Assuming that p neq 0 and q neq 0, simplify (pq^2)^3*(4pq^2)^(-3)*(2pq)^2*(2p^2*q^3)^2
To simplify this expression, we can use the properties of exponents, including the power rule, product rule, and quotient rule.
First, we can simplify the terms inside the parentheses:
(pq^2)^3 = p^3 * q^(2*3) = p^3 * q^6
(4pq^2)^(-3) = (4^(-3)) * (p^(-3)) * (q^(2*(-3))) = (1/64) * (1/p^3) * (1/q^6) = 1/(64p^3q^6)

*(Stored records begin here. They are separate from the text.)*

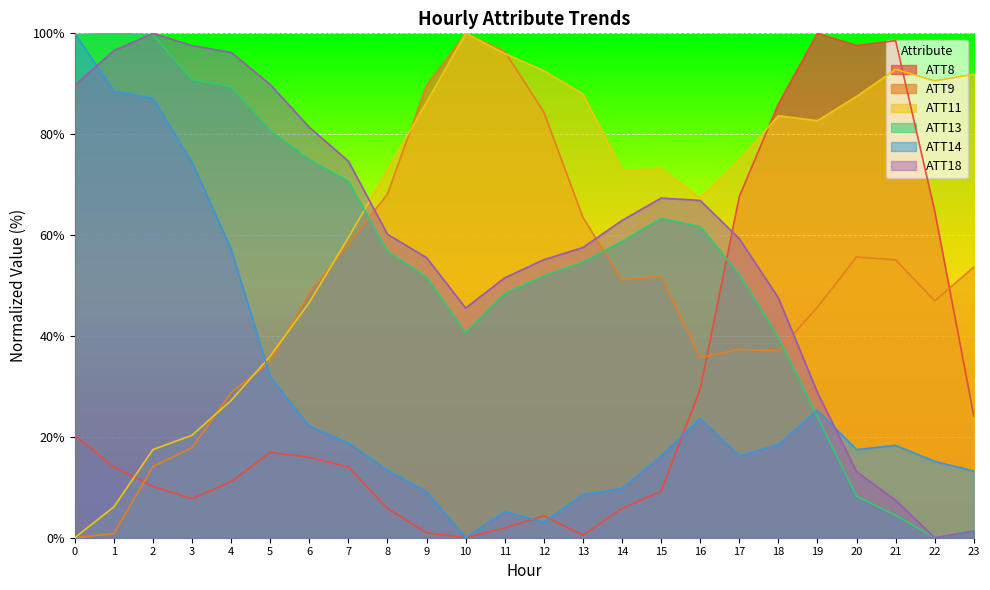

Reading left to right, transcribe all the data shown in this chart.

ATT8: 0=20.3	1=14.0	2=10.1	3=7.7	4=11.1	5=16.9	6=15.9	7=14.0	8=5.8	9=1.0	10=0.0	11=1.9	12=4.3	13=0.5	14=5.8	15=9.2	16=29.5	17=67.6	18=86.0	19=100.0	20=97.6	21=98.6	22=64.7	23=24.2
ATT9: 0=0.0	1=0.8	2=14.1	3=17.9	4=28.8	5=34.9	6=48.5	7=58.2	8=68.1	9=89.7	10=100.0	11=96.4	12=84.4	13=63.5	14=51.1	15=51.8	16=35.7	17=37.3	18=37.0	19=45.7	20=55.7	21=55.1	22=47.0	23=53.7
ATT11: 0=0.0	1=6.1	2=17.5	3=20.3	4=27.2	5=36.0	6=46.7	7=59.5	8=72.9	9=86.4	10=100.0	11=96.0	12=92.6	13=88.0	14=72.9	15=73.1	16=67.4	17=74.8	18=83.7	19=82.7	20=87.5	21=92.9	22=90.6	23=91.9
ATT13: 0=99.7	1=100.0	2=99.7	3=90.8	4=89.4	5=80.7	6=75.0	7=70.6	8=56.8	9=51.6	10=40.7	11=48.4	12=51.9	13=54.6	14=58.8	15=63.3	16=61.7	17=52.2	18=39.6	19=23.9	20=8.2	21=4.4	22=0.0	23=1.3
ATT14: 0=100.0	1=88.5	2=87.1	3=74.4	4=57.2	5=31.9	6=22.1	7=18.8	8=13.4	9=9.1	10=0.0	11=5.2	12=3.1	13=8.6	14=9.7	15=16.2	16=23.6	17=16.2	18=18.5	19=25.2	20=17.5	21=18.3	22=15.1	23=13.2
ATT18: 0=89.7	1=96.6	2=100.0	3=97.6	4=96.2	5=89.9	6=81.4	7=74.7	8=60.1	9=55.5	10=45.5	11=51.5	12=55.1	13=57.5	14=62.9	15=67.3	16=66.9	17=59.3	18=47.6	19=28.8	20=13.1	21=7.4	22=0.0	23=1.3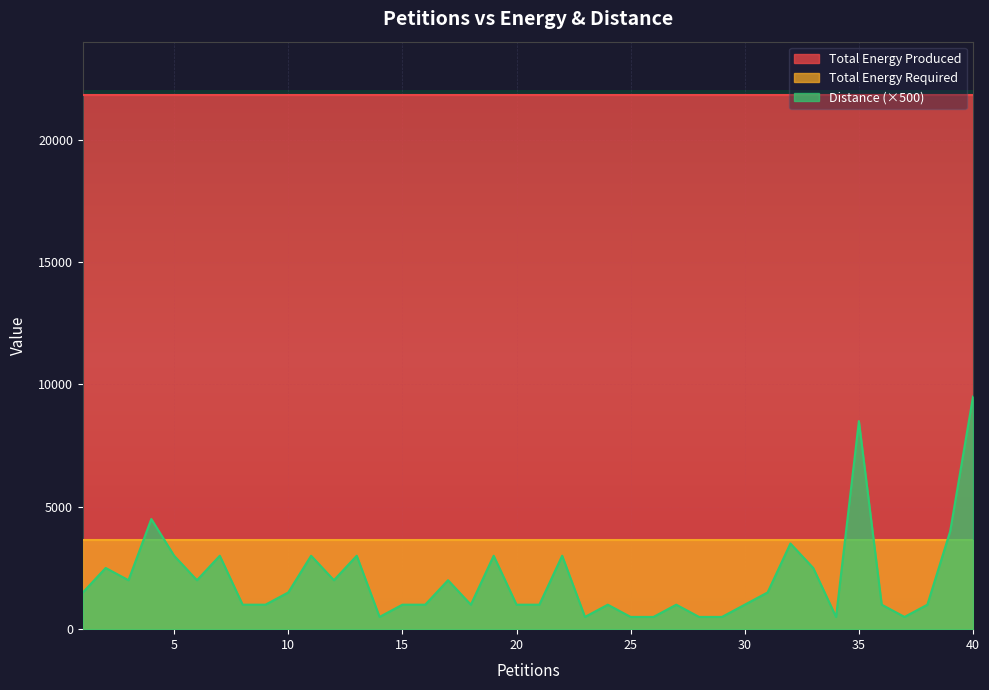

Reading left to right, transcribe all the data shown in this chart.

Distance: 1=3	2=5	3=4	4=9	5=6	6=4	7=6	8=2	9=2	10=3	11=6	12=4	13=6	14=1	15=2	16=2	17=4	18=2	19=6	20=2	21=2	22=6	23=1	24=2	25=1	26=1	27=2	28=1	29=1	30=2	31=3	32=7	33=5	34=1	35=17	36=2	37=1	38=2	39=8	40=19
Total Energy Produced: 1=21808	2=21808	3=21808	4=21808	5=21808	6=21808	7=21808	8=21808	9=21808	10=21808	11=21808	12=21808	13=21808	14=21808	15=21808	16=21808	17=21808	18=21808	19=21808	20=21808	21=21808	22=21808	23=21808	24=21808	25=21808	26=21808	27=21808	28=21808	29=21808	30=21808	31=21808	32=21808	33=21808	34=21808	35=21808	36=21808	37=21808	38=21808	39=21808	40=21808
Total Energy Required: 1=3635	2=3635	3=3635	4=3635	5=3635	6=3635	7=3635	8=3635	9=3635	10=3635	11=3635	12=3635	13=3635	14=3635	15=3635	16=3635	17=3635	18=3635	19=3635	20=3635	21=3635	22=3635	23=3635	24=3635	25=3635	26=3635	27=3635	28=3635	29=3635	30=3635	31=3635	32=3635	33=3635	34=3635	35=3635	36=3635	37=3635	38=3635	39=3635	40=3635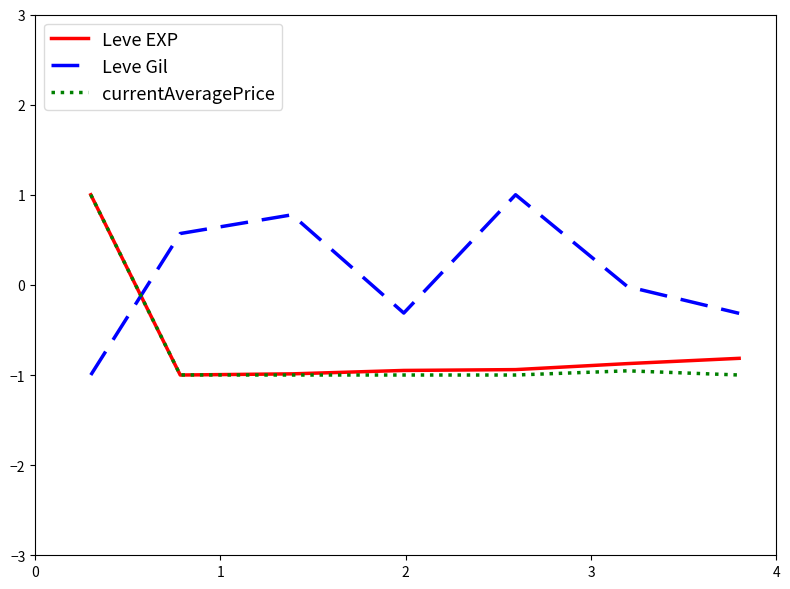

Which series has the largest total across all categories?

Leve Gil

(2pq)^2 = 2^2 * p^2 * q^2 = 4p^2q^2
(2p^2*q^3)^2 = 2^2 * p^(2*2) * q^(3*2) = 4p^4q^6
Next, we can substitute these simplified expressions back into the original expression and simplify further:
(pq^2)^3 * (4pq^2)^(-3) * (2pq)^2 * (2p^2*q^3)^2
= (p^3*q^6) * (1/(64p^3q^6)) * (4p^2q^2) * (4p^4q^6)
= (p^3*q^6) * (4p^2q^2) * (4p^4q^6) * (1/(64p^3q^6))
= (16p^9*q^14) / (64p^3*q^6)
= 1/4 * p^6 * q^8
Therefore, the simplified expression is 1/4 * p^6 * q^8.